A lot of people praise it for it's "simplicity" and "explicitness" but frankly, even just figuring out whether something is being passed by reference or value is often complicated. If you're writing code where you never care about that, sure. But for any real project it's not actually better or simpler than C++ or Python.

ball_of_lint | 2 days ago

my favorite go trick is a simple semaphore using make(chan struct{}, CONCURRENCY) to throttle REST api calls and other concurrent goroutines.

It’s really elegant acquisition by reading, and releasing the semaphore by writing.

Great to limit your rest / http crawlers to 8 concurrent calls like a web browser.

tonymet | 2 days ago

Ah the old nil values boxed into non-nil interfaces. Even after 8 years writing go code almost every day this still bites me occasionally. I've never seen code that actually uses this. I understand why it is the way it is but I hate it.

rowanseymour | 2 days ago

> Using len() with Strings, and UTF-8 Gotchas

Try utf8.RuneCountInString().

johnmaguire | 2 days ago

One of the cooler things in Go these days is that the new function based iterators are based on coroutines, and you can use the iter.Pull function to abuse that :)

the_mitsuhiko | 2 days ago

Isn't using time.After for timeouts a bit of an anti-pattern? There is no way to cancel the pending computation.

fweimer | 2 days ago

> This is different than, for instance, python, which has a “stable insertion order” that guarantees that this won’t happen. The reason Go does this: speed!

In Python you'll actually get a RuntimeError here, because Python detects that you're modifying the dictionary while iterating over it.
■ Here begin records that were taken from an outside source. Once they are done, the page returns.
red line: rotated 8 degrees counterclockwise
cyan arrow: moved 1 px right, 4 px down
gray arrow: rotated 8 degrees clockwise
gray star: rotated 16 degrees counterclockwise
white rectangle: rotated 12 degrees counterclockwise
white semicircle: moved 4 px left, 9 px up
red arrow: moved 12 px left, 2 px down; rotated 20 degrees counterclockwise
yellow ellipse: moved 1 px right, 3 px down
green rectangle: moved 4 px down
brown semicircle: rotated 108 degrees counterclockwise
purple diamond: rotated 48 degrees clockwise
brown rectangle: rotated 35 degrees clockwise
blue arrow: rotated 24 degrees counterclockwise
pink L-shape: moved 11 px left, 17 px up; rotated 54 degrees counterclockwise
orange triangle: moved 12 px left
formerly_proven | 2 days ago

Did anyone else read "Go subtitles" instead of the actual title?

ale42 | 2 days ago

Go has certainly come a long ways from its initial mission to be a simple language for Rob Pike's simple coworkers.

    type User struct {
        Name     string `json:"name"`
        Password string `json:"-"`
        Email    string `json:"email"`
    }
So you can specify how to serialize a struct in json using raw string literals containing arbitrary metadata. And json:"X" means to serialize it to X, except the special value "-" means "omit this one," except "-," means that its name is "-". Got it.
username223 | 2 days ago
[deleted]
| 2 days ago

  The time.After function creates a channel that will be sent a message after x seconds.
Or, will it? https://github.com/golang/go/issues/24595

  ... even though the value is nil, the type of the variable is a non-nil interface... Go "boxes" that value in an interface, which is not nil. This can really bite you if you return interfaces from functions
Bit me when I was noob. These days, I fail build if ireturn fails.

go install github.com/butuzov/ireturn/cmd/ireturn@latest ireturn ./...

  Go 1.25 introduced a waitgroup.Go function that lets you add Go routines to a waitgroup more easily.
sync.WaitGroup(n) panics if Add(x) is called after a Done(-1) & n isn't now zero. Unsure if WaitGroups and easy belong in the same sentence. May be they do, but I'd rather reimplement Java's CountDownLatch & CyclicBarrier APIs in Go instead.

  When you embed structs, you also implicitly promote any methods they contain ... Say, for instance, you embed a time.Time struct onto a JSON response field and try to marshal that parent ... Since the time.Time method has a MarshalJSON() method, the compiler will run that over the regular marshalling behavior
#£@&+!
ignoramous | 2 days ago

FTA:

> Runes correspond to code points in Go, which are between 1 and 4 bytes long.

That's the dumbest thing I've read in this month. Why did they use the wrong word, sowing confusion¹, when any other programming language and the Unicode standard uses the correct expression "code point"?